Los saberes políticamente correctos forman parte del modelo de dominación y marcan el ritmo de la pulsión del poder: quienes levanten la voz y se aparten de la manada serán denigrados, hostigados y/o castigados. El poder reclama una única racionalidad. Por eso, como la división de un ejército vasallo en el frente externo −y dado que toda intervención militar es precedida por una campaña de intoxicación mediática con eje en la guerra sicológica−, los paraperiodistas tienen la misión de vigilar, hostigar y presionar a quienes, como Luis Hernández y la línea editorial de La Jornada, se apartan del consenso de la elite reaccionaria.
Los hornos crematorios del nazismo funcionaron a plena luz del día; el genocidio de Hitler fue un acto consentido por el pueblo alemán. Con distintas modalidades y ante un mundo pasivo, el horror y la solución final de Auschwitz, Dachau y Treblinka se replican hoy en Afganistán, Irak, Libia, Siria, Colombia y el México de la necropolítica y las fosas clandestinas.
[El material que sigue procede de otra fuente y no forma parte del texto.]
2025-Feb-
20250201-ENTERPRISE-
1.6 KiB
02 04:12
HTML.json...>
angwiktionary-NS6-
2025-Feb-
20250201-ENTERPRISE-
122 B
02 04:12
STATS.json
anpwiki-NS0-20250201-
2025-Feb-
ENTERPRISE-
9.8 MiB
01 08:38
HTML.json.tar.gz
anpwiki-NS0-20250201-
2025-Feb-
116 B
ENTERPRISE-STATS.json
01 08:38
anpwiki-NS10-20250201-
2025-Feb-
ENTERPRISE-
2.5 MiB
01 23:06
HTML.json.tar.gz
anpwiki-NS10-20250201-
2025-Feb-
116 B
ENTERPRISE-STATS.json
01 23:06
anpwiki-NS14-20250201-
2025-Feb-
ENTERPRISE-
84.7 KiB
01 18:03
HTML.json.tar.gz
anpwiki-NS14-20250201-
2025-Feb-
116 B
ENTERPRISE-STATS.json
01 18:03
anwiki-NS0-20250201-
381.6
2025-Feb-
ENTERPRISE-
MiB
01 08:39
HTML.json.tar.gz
En pleno siglo XXI, las víctimas mortales de las aventuras coloniales del Pentágono y la OTAN en Afganistán, Pakistán e Irak ascienden a cuatro millones. Los escombros de Damasco y Palmira, en Siria, exhiben los horrores de la guerra. La seguridad democrática de Álvaro Uribe generó 6.5 millones de desplazados internos. La prensa libre de Occidente ha apoyado, distorsionado o justificado esas atrocidades. Es fácil predecir qué ocurrirá en caso de estallar una intervención humanitaria en Venezuela auspiciada por Estados Unidos.
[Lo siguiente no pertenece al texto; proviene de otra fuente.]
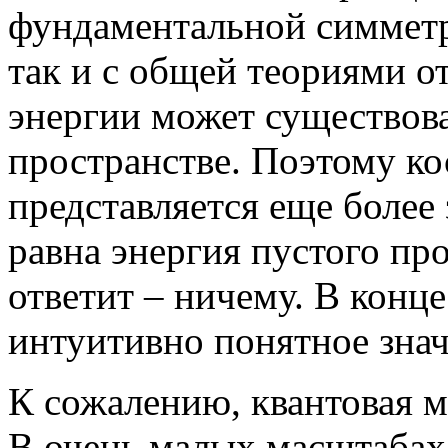
фундаментальной симметри
так и с общей теориями о
энергии может существова
пространстве. Поэтому к
представляется еще более
равна энергия пустого пр
ответит – ничему. В конце
интуитивно понятное знач
К сожалению, квантовая м
В очень малых масштабах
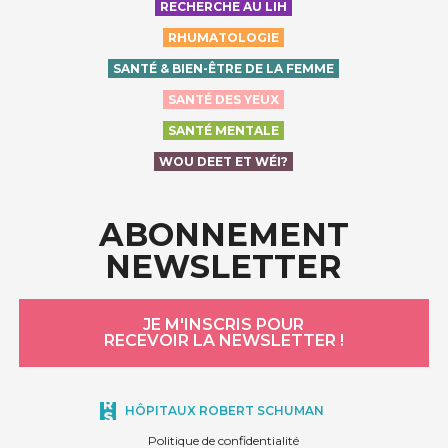
RECHERCHE AU LIH
RHUMATOLOGIE
SANTÉ & BIEN-ÊTRE DE LA FEMME
SANTÉ DES YEUX
SANTÉ MENTALE
WOU DEET ET WÉI?
ABONNEMENT
NEWSLETTER
JE M'INSCRIS POUR
RECEVOIR LA NEWSLETTER !
HÔPITAUX ROBERT SCHUMAN
Politique de confidentialité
El uso de la mentira, el fanatismo y la histeria de guerra, y los ataques difamatorios con fines de explotación política son de vieja data. En 1950, el informe de la Comisión Tydings sobre el macartismo y el senador Joseph McCarthy, señaló: “Hemos visto utilizar por primera vez en nuestra historia la técnica de ‘la gran mentira’. Hemos visto cómo, mediante la insistencia y la mezcla de falsedades (simples habladurías, tergiversaciones, murmuraciones y mentiras deliberadas), es posible engañar a un gran número de gente”. Los periodistas, editores y directores de la prensa estadunidense sabían que McCarthy mentía y divulgaron sus dichos, dejando que el lector, que no tenía ningún medio de averiguarlo, intentara deducir la verdad. El senador republicano John Bricker le dijo a McCarthy: Joe, usted es realmente un hijo de puta. Pero a veces es conveniente tener hijos de puta a nuestro alrededor para que se encarguen de los trabajos sucios.
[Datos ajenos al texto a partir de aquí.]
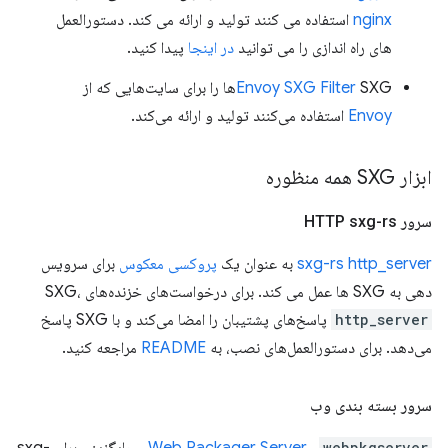
nginx
استفاده می کنند تولید و ارائه می کند. دستورالعمل
های راه اندازی را می توانید
در اینجا
پیدا کنید.
SXGها را برای سایت‌هایی که از
Envoy SXG Filter
Envoy
استفاده می‌کنند تولید و ارائه می‌کند.
ابزار SXG همه منظوره
سرور HTTP sxg-rs
sxg-rs http_server
به عنوان یک
پروکسی معکوس
برای سرویس
دهی به SXG ها عمل می کند. برای درخواست‌های خزنده‌های SXG،
http_server
پاسخ‌های پشتیبان را امضا می‌کند و با SXG پاسخ
می‌دهد. برای دستورالعمل‌های نصب، به
README
مراجعه کنید.
سرور بسته بندی وب
webpkgserver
El propósito del macartismo fue destruir las instituciones de Estados Unidos, minar la Declaración de Derechos y revertir el pacto social keynesiano (el Estado benefactor) que redistribuía parte de las ganancias del capital hacia abajo. La revolución conservadora de Ronald Reagan profundizó el proyecto neoliberal, con epicentro en la liquidación de los bienes del Estado y la esfera pública y la mercantilización y privatización radical de todo. El macartismo hizo escuela y el trabajo sucio lo practican hoy legiones de paraperiodistas en el caso Venezuela… pero sus madres no tienen culpa.